◆ Source passage:
As of March 1, 2021, the terms “custody” and access” have been replaced with the term “parenting”. This means that custody and access orders will now be referred to as “parenting orders” or “contact orders”.

A “parenting order” is a court order allocating decision-making responsibility and/or parenting time to parents of the child, whereas a “contact order” is an order allowing a person other than a parent to have contact with a child and provides details of how such contact is to be conducted. More on these orders are explained below.

Before March 1, 2021 After March 1, 2021
Custody Decision-making and parenting time
Access (parent) Parenting time
Access (non-parent) Contact

These new terms are concerned with the child’s best interest and the parents’ role and responsibilities in caring for the child(ren); whereas custody and access were terms commonly associated with property ownership.

What happens to your existing custody and access order?

You can continue to rely on your existing custody and access order that was made before March 1, 2021, because your order will assume the effect of the new provisions. For instance, parents with existing custody orders are now parents with parenting time and decision-making responsibilities. Similarly, persons with an access order are considered to have parenting time. (s. 35.4 of the Divorce Act)

◆ Entries:

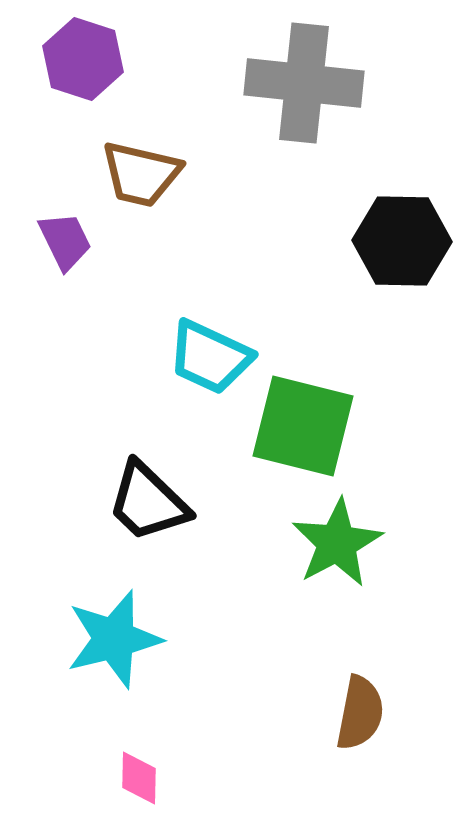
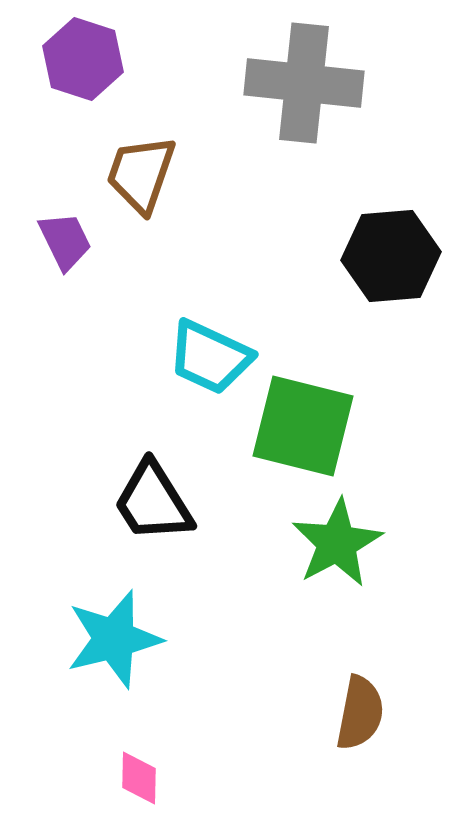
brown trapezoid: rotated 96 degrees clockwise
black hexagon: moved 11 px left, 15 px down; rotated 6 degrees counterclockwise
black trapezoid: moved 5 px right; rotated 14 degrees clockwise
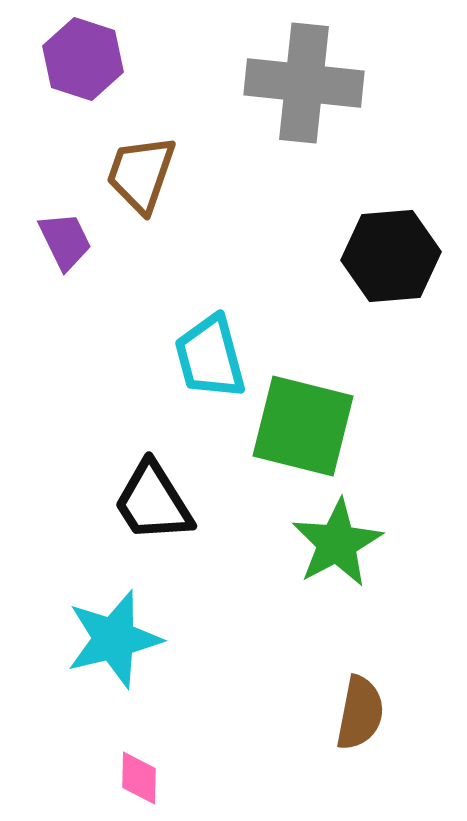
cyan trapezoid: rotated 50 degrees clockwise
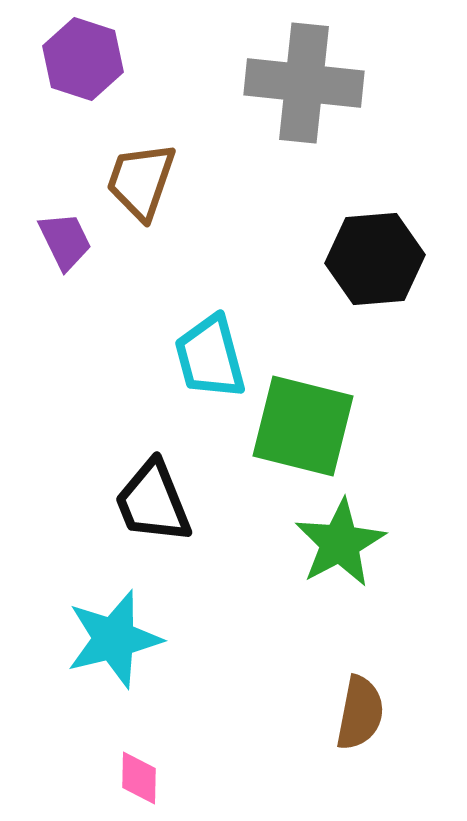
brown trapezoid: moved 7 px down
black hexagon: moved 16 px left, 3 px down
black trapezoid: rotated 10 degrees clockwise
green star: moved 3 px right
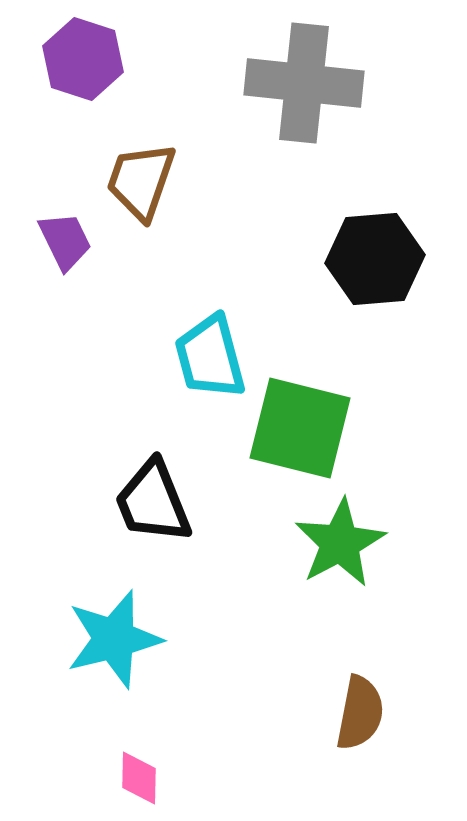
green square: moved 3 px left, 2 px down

◆ Challenges:
(a) Answer these questions about the passage on parenting orders:
(i) As of what date were the terms "custody" and "access" replaced with "parenting"?
(ii) What term replaced "Access (non-parent)"?
(iii) What section of which act is cited for existing orders taking on the effect of the new provisions?
(b) Extract everything from "Before March 1, 2021 After" down to "the Divorce Act)" in the passage on parenting orders, word for word.

◆ Worked solutions:
(a)
(i) March 1, 2021
(ii) Contact
(iii) Section 35.4 of the Divorce Act

(b)
Before March 1, 2021 After March 1, 2021
Custody Decision-making and parenting time
Access (parent) Parenting time
Access (non-parent) Contact

These new terms are concerned with the child’s best interest and the parents’ role and responsibilities in caring for the child(ren); whereas custody and access were terms commonly associated with property ownership.

What happens to your existing custody and access order?

You can continue to rely on your existing custody and access order that was made before March 1, 2021, because your order will assume the effect of the new provisions. For instance, parents with existing custody orders are now parents with parenting time and decision-making responsibilities. Similarly, persons with an access order are considered to have parenting time. (s. 35.4 of the Divorce Act)